Bordo Bereliler ilk kez uzun seyahatte
Sancak gemisinde bulunan birliklerden biri diğeri de kamuoyunda bordo bereliler olarak bilinen Özel Kuvvetler Komutanlığı personeli. Ekibin komutanı Üsteğmen Çağrı Büyükdeveci, yüksek risk içeren görevleri başarıyla tamamladıkları ödül amaçlı bu sefere gönderildiklerini söylüyor. Büyükdeveci, bu seyahatle Deniz Kuvvetleri Komutanlığı’yla ortak operasyon yapabileceklerini göstermek istediklerini belirtiyor.
SAT eğitim verecek
Deniz Kuvvetleri’nin en özel operasyon birliği olan Sualtı Taarruz Timi de(SAT) TGC Gediz’de görev yapıyor. Tüm yolculuk boyunca gemide bulunacak olan SAT timinde 2 Subay ile 6 Astsubay bulunuyor. Timin komutanı Üsteğmen Erdal Çerçi, seyir güvenliğini sağlamak için bulundukları gemide bir diğer görevlerinin de gittikleri ülkelerdeki askeri personeli eğitmek olduğunu söylüyor. Üsteğmen Çerçi, “Afrika kıtasındaki gelişmemiş ülkelerin komandolarına; gemi zapt(ele geçirme) ve müsadere(etkisiz hale getirme) eğitimi vereceğiz. Dünyanın en zorlu deniz komando eğitimlerini gelişmemiş ülke askerlerine öğreteceğiz. Yüksek risk ve baskı altında harekat kabiliyetini geliştirecek ve arttıracak teknikleri göstereceğiz” diyor.
‘Kuru pazartesi’
Gemideki yemekler de oldukça lezzetli. Her pazartesi menüde yer alan kuru fasulye aylarca süren seyahat boyunca günleri bile şaşırabilen personele haftanın yeni başladığını hatırlatıyor. Deniz Üsteğmen Ahmet Yılmaz, “Haftanın başladığını kuru fasulyeden anlıyoruz. Böylece zaman kavramı daha anlaşılır oluyor. Son 6 bayramımı Hint Okyanusu’nda geçirdim hatta üsteğmenlik rütbemi de açık denizde aldım” diyor.
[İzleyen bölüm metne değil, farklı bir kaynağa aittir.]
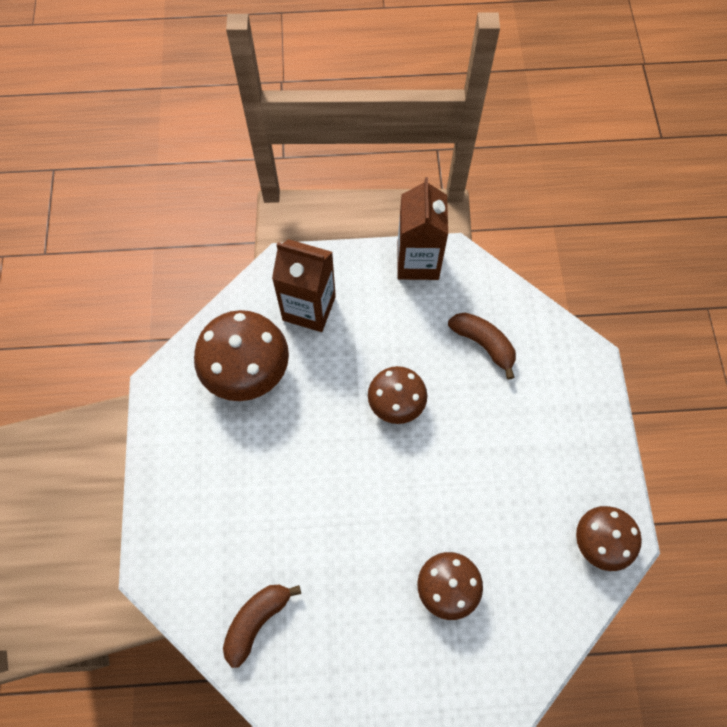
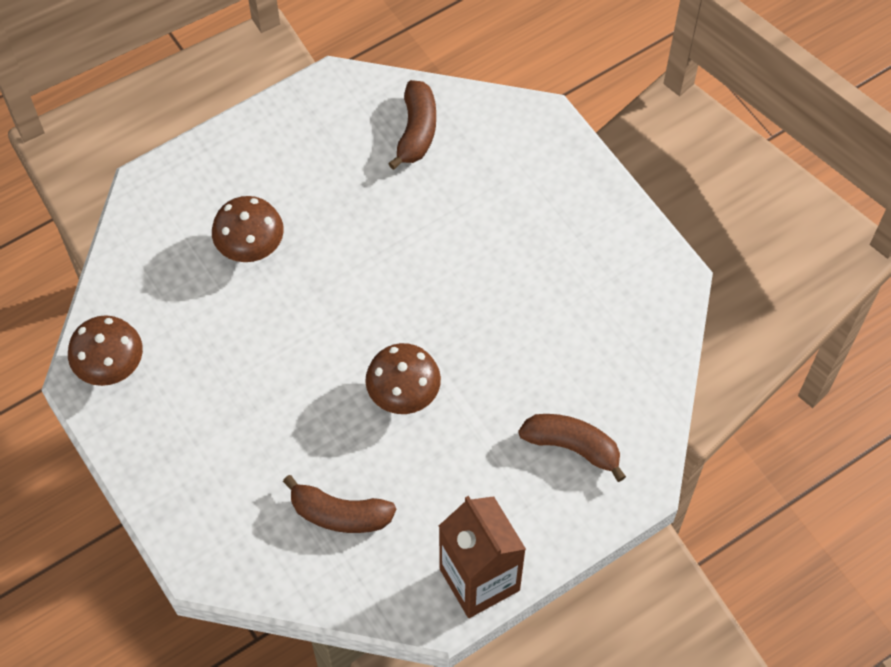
camera: 150 degrees right, 5 degrees down
(247, 370) = (591, 340): brown mushroom -> none
(309, 308) = (572, 447): brown carton -> brown banana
Savaş Harekât Merkezi her daim savaşa hazır
Geminin beyni olarak değerlendirilen ‘Savaş Harekât Merkezi’nde ise 20 personel var. Radar ve sonar operatörlerinin yanı sıra, başka gemilerin varlığını tespit eden elektronik harp uzmanları da merkezin değişmez personeli. Aynı zamanda geminin tüm silah sistemleri de bu merkezden idare ediliyor.
SM- 1 füzeleri ile güdümlü Harpoon mermilerinin ateşlendiği merkezin personeli çatışma durumunda kullanılan özel üretim koruyucu giysilerle görev yapıyor. Giysiler hem ses yalıtımını önlüyor hem de personelin olası bir saldırı anında ateşten zarar görmesini. Ayrıca ESSM güdümlü mermisi de uçaklara karşı 18 kilometre menzilde etkili bir savunma aracı olarak kullanılıyor.